We have shown that probes containing G-spots are typically highly correlated with each other and uncorrelated with the other members of their own probesets. When one of these probes has a high intensity it is therefore likely that other G-spot probes have high intensities. Thus a high intensity for a G-spot probe cannot be regarded as evidence that its target gene is highly expressed. Of course the G-spot probe will stand out as an outlier if the other probes in its probeset give a contradictory impression and this will cause no problem. However, if a G-spot probe has a high value (because on this array G-spot probes happen to have high values) and the other probes in the probe set have high values (because the gene is well expressed) then the G-spot probe will not be excluded in calculations of overall gene expression, even though its value is not affected by the gene, but by the conditions under which the array was treated. It is important not to rely on outlier detection procedures to throw out misleading G-spot values. The truly misleading values are those that appear to tentatively support others in their probe set. Designers of future high-density oligonucleotide arrays need to avoid runs of contiguous guanines and any other such sequences that act to stabilise probe-probe interactions between pairs of otherwise unrelated probes. For existing designs, G-spot probes should be eliminated from consideration before the analysis commences.

Methods

During 2007 we downloaded CEL files from the NCBI Gene Expression Omnibus (GEO) repository. By the end of that year we had tens of thousands of CEL files, including 6685 examples of the most popular GeneChip produced by Affymetrix for the human genome: the HG-U133A array. These CEL files, from 162 separate GEO series (GSE) of experiments, were created between January 2002 and February 2006 and subsequently uploaded to GEO by many independent experimenters.
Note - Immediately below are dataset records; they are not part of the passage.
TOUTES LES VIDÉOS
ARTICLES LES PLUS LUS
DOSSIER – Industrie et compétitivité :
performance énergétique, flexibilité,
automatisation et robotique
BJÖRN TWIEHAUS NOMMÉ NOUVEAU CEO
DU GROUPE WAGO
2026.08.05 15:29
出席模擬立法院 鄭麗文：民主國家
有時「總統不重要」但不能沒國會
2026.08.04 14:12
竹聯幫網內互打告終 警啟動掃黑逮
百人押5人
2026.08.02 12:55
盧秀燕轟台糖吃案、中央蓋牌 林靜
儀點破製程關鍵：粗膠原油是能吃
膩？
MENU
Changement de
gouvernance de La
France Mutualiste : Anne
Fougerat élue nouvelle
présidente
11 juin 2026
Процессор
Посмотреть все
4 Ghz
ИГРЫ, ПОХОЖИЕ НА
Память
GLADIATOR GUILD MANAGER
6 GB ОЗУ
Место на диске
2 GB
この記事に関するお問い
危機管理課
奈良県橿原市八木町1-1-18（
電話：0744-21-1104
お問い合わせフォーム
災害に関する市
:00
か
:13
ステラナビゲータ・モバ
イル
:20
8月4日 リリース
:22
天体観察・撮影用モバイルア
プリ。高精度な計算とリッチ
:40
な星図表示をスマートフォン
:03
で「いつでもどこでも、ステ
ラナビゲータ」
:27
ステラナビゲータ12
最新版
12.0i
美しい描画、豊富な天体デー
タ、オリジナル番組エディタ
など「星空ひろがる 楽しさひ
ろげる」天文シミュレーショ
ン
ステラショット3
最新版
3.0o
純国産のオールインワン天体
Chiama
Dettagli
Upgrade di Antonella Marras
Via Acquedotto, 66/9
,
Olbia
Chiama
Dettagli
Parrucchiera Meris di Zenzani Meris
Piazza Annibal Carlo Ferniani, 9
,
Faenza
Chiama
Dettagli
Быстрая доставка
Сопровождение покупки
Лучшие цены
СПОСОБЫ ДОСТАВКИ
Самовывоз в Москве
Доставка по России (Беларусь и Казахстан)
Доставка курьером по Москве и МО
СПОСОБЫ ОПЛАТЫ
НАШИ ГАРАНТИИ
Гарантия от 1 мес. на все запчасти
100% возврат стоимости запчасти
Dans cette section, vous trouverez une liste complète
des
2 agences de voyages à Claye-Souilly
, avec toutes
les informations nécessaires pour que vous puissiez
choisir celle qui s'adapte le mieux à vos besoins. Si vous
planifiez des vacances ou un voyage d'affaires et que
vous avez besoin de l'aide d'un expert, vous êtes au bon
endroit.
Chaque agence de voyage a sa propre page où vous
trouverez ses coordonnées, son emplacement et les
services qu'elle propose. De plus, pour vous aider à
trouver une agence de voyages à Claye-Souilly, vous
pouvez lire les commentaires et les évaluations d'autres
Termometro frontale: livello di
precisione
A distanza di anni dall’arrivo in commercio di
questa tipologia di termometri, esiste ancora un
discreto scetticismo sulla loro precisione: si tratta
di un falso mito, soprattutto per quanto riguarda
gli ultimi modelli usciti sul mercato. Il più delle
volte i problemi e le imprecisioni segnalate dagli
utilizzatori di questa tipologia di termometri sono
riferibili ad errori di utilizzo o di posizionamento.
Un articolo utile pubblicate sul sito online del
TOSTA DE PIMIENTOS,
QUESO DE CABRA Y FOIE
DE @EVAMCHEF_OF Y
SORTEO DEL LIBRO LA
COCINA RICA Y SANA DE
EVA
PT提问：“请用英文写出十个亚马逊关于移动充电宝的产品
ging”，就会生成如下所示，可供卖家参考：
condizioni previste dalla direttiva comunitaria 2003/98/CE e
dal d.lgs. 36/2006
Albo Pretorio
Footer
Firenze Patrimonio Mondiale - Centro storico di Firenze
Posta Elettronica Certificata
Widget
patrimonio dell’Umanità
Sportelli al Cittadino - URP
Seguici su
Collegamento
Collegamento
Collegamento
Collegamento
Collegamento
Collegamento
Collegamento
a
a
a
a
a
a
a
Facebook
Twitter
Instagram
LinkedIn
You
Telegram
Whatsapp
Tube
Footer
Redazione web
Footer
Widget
The next step was to create "heatmaps" (such as Fig. 1) illustrating the values of the correlation coefficients (in the log space) between all pairs of probes within each probe set. These were created using information from all the 6685 CEL files. Each CEL file was separately log normalised and potential spatial flaws identified[18]. To avoid problems with results being dominated by a few outliers we excluded data for each probe if they were more than three standard deviations from the probe's mean. Secondly we excluded not only data flagged as potentially part of a spatial flaw but also data within 60 μ m of a spatial flaw. Even after this ultra-cautious treatment, we had many thousands of data for each of approximately half a million probes. The resulting 22 299 visualisations are at http://bioinformatics.essex.ac.uk/users/wlangdon/HG-U133A. Inspection of the heatmaps provided an efficient method for identifying probes that, despite having reasonable average magnitudes, had low values of the correlation coefficient when paired with other probes included in their subset.

When calculating the correlation coefficient between probes containing runs of Gs, firstly only PM and MM probes with a single sequence of 2 or more Gs were selected. These were then divided into subgroups according to the length of the run of Gs and the location of the first G in the sequence. To avoid inflating the average correlation coefficient by including probes that would have been expected to be correlated in the absence of the G-spot effect, within each subgroup only the first probe in any probe set was used. Similarly where probes have identical sequences, only one was include in the averages. In Tables 1, 2 and 3 all possible correlation coefficients between pairs of probes were calculated and averaged.